*What is being asked:*
Return exactly the lines below, starting with the one that has "50: (406, 151)" and going on through the one that has "56: (440, 191)".

════════════════════

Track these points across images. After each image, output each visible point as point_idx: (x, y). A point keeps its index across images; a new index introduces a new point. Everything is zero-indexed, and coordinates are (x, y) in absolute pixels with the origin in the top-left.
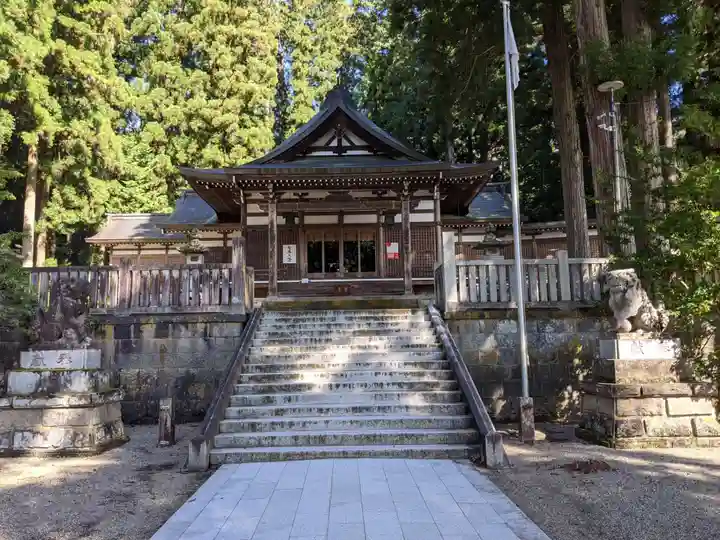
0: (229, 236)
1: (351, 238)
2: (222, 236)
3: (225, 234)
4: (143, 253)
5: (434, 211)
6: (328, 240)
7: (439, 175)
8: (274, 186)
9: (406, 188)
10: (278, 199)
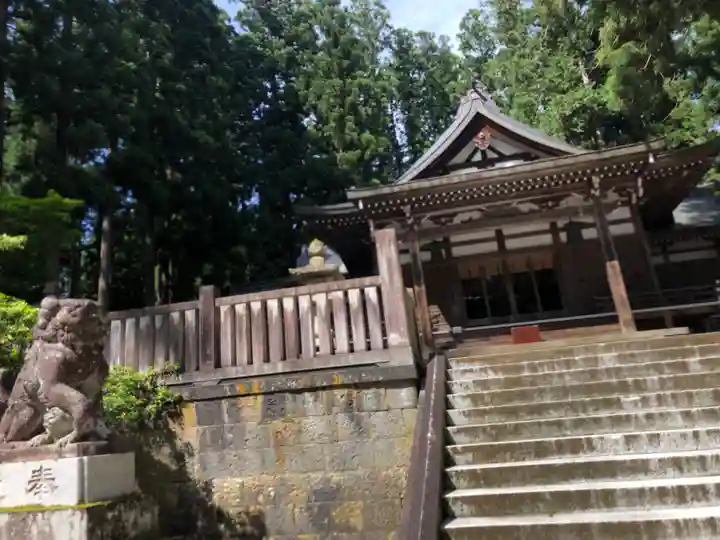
5: (634, 219)
7: (648, 158)
8: (412, 207)
9: (596, 186)
10: (419, 224)
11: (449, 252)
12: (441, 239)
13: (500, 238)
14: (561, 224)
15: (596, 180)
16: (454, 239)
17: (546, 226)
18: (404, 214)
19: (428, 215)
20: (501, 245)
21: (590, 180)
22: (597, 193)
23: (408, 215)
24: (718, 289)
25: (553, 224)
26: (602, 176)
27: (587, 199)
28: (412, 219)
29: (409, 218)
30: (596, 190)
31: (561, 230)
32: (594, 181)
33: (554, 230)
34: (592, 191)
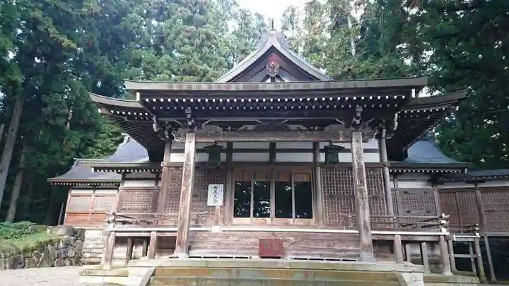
1: (284, 179)
4: (97, 192)
5: (380, 151)
7: (410, 93)
8: (193, 109)
9: (359, 115)
10: (200, 127)
11: (229, 157)
13: (273, 150)
14: (322, 146)
15: (359, 109)
17: (310, 146)
18: (186, 115)
19: (211, 120)
20: (272, 156)
21: (354, 107)
22: (358, 122)
23: (189, 116)
24: (443, 222)
25: (316, 144)
26: (365, 106)
27: (347, 126)
28: (193, 121)
29: (190, 120)
30: (357, 118)
31: (322, 151)
32: (357, 110)
33: (314, 150)
34: (354, 120)
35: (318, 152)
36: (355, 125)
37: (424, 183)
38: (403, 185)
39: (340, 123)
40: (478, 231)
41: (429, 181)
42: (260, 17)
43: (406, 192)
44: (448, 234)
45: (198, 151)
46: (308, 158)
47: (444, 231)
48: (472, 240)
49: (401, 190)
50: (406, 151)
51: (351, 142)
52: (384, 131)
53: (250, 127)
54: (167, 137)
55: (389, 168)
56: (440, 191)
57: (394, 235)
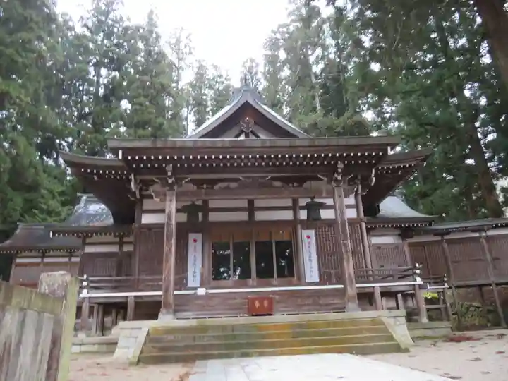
0: (126, 239)
1: (264, 238)
2: (117, 240)
3: (121, 238)
4: (46, 260)
5: (357, 206)
6: (236, 241)
7: (387, 150)
8: (175, 167)
9: (340, 170)
10: (180, 186)
11: (205, 216)
12: (199, 203)
13: (251, 208)
14: (303, 202)
15: (340, 165)
16: (212, 204)
17: (289, 203)
18: (166, 172)
19: (190, 177)
20: (251, 215)
21: (336, 164)
22: (339, 178)
23: (169, 174)
24: (418, 272)
25: (295, 201)
26: (346, 162)
27: (329, 182)
28: (173, 179)
29: (170, 177)
30: (339, 174)
31: (302, 208)
32: (338, 166)
33: (295, 207)
34: (336, 175)
35: (298, 208)
36: (336, 180)
37: (395, 237)
38: (376, 240)
39: (322, 180)
40: (446, 282)
41: (399, 235)
42: (216, 67)
43: (379, 247)
44: (422, 283)
45: (178, 211)
46: (288, 215)
47: (419, 281)
48: (441, 290)
49: (374, 245)
50: (378, 206)
51: (333, 197)
52: (360, 187)
53: (233, 185)
54: (138, 197)
55: (366, 223)
56: (410, 245)
57: (374, 287)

════════════════════

*Result of this exercise:*
50: (406, 151)
51: (351, 142)
52: (384, 131)
53: (250, 127)
54: (167, 137)
55: (389, 168)
56: (440, 191)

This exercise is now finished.